Visualizing 3D and 4D environmental data is necessary for greater understanding and prediction of environmental events.
Researchers from the Center for Intelligent Spatial Computing and the University of Denver are trying to better grasp how they can harness both CPUs and GPUs together to speed a sample geovisualization process using dust storms as the subject..
By visualizing these storms, the team was able to develop a 3D/4D framework for geovisualization that includes everything from preprocessing, reprojection, interpolation and rendering.
While the CPU was an important component of their initial project, especially in terms of preprocessing the data that couldn’t be held in the GPU’s on-board memory, GPUs presented a higher performance and more efficient solution than CPUs.

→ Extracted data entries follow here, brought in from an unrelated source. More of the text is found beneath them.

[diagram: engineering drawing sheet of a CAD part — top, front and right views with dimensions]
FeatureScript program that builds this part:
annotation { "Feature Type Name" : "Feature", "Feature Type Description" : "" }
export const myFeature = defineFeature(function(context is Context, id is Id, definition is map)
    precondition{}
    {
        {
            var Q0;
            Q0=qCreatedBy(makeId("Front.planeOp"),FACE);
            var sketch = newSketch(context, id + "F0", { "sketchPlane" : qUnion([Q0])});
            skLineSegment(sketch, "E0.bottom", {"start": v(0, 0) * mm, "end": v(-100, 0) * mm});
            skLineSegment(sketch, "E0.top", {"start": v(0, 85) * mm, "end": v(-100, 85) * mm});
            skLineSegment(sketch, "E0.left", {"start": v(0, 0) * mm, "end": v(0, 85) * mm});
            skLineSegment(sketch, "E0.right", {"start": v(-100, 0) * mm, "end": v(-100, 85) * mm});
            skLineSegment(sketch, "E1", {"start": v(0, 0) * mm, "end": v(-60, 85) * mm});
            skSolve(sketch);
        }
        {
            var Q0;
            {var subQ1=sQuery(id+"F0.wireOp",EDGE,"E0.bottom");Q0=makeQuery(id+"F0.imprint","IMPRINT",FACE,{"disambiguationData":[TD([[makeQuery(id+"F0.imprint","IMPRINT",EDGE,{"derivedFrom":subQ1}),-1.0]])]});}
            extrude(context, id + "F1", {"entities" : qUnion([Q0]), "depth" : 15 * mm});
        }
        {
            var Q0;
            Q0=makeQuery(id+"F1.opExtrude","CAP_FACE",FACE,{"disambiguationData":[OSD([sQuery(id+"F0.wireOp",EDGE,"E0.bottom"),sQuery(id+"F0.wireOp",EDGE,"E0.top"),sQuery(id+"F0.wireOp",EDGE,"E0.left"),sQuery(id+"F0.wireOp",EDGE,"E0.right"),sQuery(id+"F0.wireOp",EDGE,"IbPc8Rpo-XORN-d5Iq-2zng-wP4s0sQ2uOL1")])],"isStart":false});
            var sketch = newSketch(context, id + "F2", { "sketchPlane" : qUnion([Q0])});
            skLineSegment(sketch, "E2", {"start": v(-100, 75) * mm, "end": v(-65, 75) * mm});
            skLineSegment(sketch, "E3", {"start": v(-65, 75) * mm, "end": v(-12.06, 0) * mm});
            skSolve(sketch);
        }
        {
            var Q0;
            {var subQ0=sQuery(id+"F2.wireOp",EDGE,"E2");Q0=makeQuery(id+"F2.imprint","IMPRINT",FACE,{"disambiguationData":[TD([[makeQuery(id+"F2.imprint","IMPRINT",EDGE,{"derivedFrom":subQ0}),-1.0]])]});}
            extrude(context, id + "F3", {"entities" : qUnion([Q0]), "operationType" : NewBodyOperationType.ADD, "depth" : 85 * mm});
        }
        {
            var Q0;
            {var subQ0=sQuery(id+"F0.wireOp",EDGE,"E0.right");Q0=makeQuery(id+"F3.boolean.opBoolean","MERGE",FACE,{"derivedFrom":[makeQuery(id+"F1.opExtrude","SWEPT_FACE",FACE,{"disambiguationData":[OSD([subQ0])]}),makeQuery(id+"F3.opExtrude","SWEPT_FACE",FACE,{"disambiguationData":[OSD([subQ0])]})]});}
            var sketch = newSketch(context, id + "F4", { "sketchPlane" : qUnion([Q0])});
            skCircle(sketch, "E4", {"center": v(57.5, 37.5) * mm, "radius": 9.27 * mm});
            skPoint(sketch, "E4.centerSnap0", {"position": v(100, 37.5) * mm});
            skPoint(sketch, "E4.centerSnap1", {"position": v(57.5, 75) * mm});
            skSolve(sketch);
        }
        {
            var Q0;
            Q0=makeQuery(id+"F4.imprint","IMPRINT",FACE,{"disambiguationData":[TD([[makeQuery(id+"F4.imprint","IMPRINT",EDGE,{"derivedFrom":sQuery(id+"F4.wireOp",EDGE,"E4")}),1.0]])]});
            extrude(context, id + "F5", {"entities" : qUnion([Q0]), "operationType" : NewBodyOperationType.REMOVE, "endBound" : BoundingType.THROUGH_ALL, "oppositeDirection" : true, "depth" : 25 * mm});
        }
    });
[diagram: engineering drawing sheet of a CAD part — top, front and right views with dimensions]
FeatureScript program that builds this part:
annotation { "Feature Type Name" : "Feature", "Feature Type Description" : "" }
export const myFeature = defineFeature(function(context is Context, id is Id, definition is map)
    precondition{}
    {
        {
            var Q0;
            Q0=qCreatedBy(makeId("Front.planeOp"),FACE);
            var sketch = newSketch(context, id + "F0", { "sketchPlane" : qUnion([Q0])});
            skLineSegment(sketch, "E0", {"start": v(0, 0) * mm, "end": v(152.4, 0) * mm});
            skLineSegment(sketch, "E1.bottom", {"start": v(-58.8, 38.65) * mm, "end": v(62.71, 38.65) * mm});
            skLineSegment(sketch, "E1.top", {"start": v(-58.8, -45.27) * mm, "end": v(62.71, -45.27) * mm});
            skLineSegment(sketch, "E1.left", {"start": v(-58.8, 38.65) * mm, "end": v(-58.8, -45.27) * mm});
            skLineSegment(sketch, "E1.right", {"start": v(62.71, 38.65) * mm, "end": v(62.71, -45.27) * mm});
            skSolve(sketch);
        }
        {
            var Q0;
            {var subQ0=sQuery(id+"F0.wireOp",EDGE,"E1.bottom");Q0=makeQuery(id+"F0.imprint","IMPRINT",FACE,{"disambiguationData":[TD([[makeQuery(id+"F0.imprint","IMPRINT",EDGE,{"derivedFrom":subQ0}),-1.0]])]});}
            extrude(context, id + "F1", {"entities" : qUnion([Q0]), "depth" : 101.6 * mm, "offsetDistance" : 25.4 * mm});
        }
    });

They were then able to compare the performance differences between GPUs and CPUs. Their findings revealed that multicore CPUs and manycore GPUs can improve the efficiency of calculations and rendering using multithreading techniques. They also found that given the same amount of data, when increasing the size of blocks of GPUs for a coordinate transformation, the executing time of the interpolation and rendering is consistently reduced after hitting a peak.
The team also concluded that the best performance results obtained by GPU implementations in all the three major processes are usually faster than CPU-based implementations, although the best performance with the rendering component is similar between GPUs and CPUs.
On the memory front, they note that the on-board memory of the GPU limits the capabilities of processing large volume data, thus they needed to do preprocessing on the CPU. Still the efficiency of their project was hit by the relatively high latency of the data flow between GPU and CPU.